The paper presents a model-independent method to determine the dipole response of $^{66}$Zn using quasi-monoenergetic, polarized photon beams, improving accuracy over prior bremsstrahlung-based measurements.

Findings

Lower photoabsorption cross sections compared to previous bremsstrahlung experiments.

Disentangled electric and magnetic dipole contributions.

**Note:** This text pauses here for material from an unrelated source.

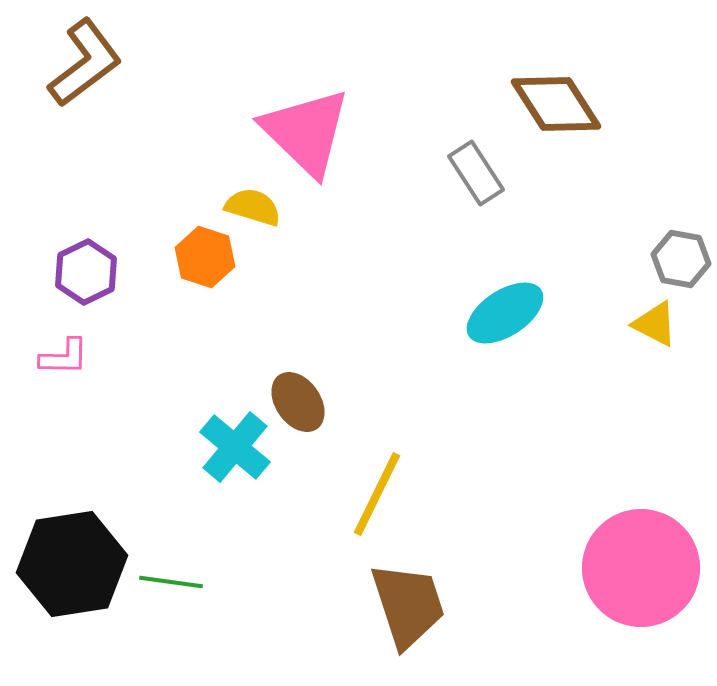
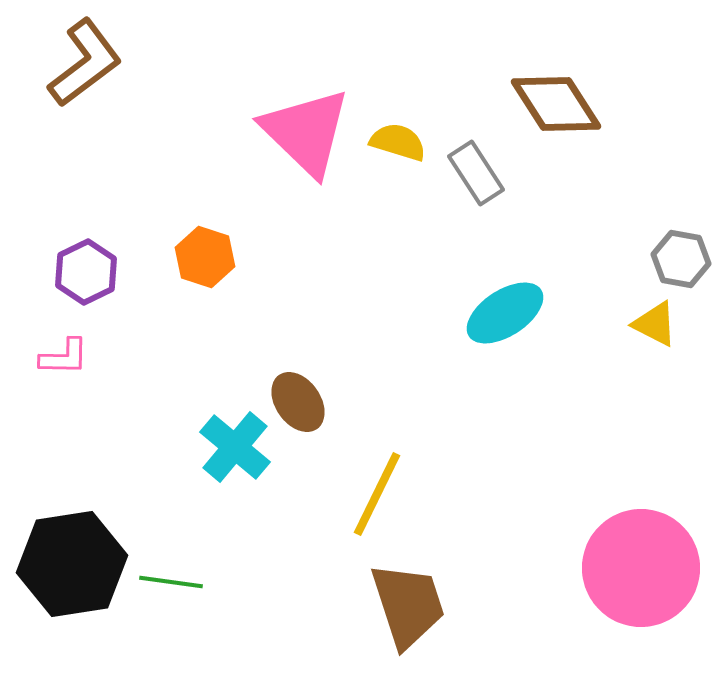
yellow semicircle: moved 145 px right, 65 px up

More accurate ground-state branching ratios.

Abstract

[Background] Photon strength functions are an important ingredient in calculations relevant for the nucleosynthesis of heavy elements. The relation to the photoabsorption cross section allows to experimentally constrain photon strength functions by investigating the photo-response of atomic nuclei. [Purpose] We determine the photoresponse of $^{66}$Zn in the energy region of 5.6 MeV to 9.9 MeV and analyze the contribution of the "elastic" decay channel back to the ground state. In addition, for the elastic channel electric and magnetic dipole transitions were separated. [Methods] Nuclear resonance fluorescence experiments were performed using a linearly-polarized quasi-monoenergetic photon beam at the High Intensity $\gamma$-ray Source. Photon beam energies from 5.6 to 9.9 MeV with an energy spread of about 3% were selected in steps of 200-300 keV. Two High Purity Germanium detectors were used for the subsequent $\gamma$-ray spectroscopy. [Results] Full photoabsorption cross sections are extracted from the data making use of the monoenergetic character of the photon beam. For the ground-state decay channel, the average contribution of electric and magnetic dipole strengths is disentangled. The average branching ratio back to the ground state is determined as well. [Conclusions] The new results indicate lower cross sections when compared to the values extracted from a former experiment using bremsstrahlung on $^{66}$Zn. In the latter, the average branching ratio to the ground state is estimated from statistical-model calculations in order to analyze the data. Corresponding estimates from statistical-model calculations underestimate this branching ratio compared to the values extracted from the present analysis, which would partly explain the high cross sections determined from the bremsstrahlung data.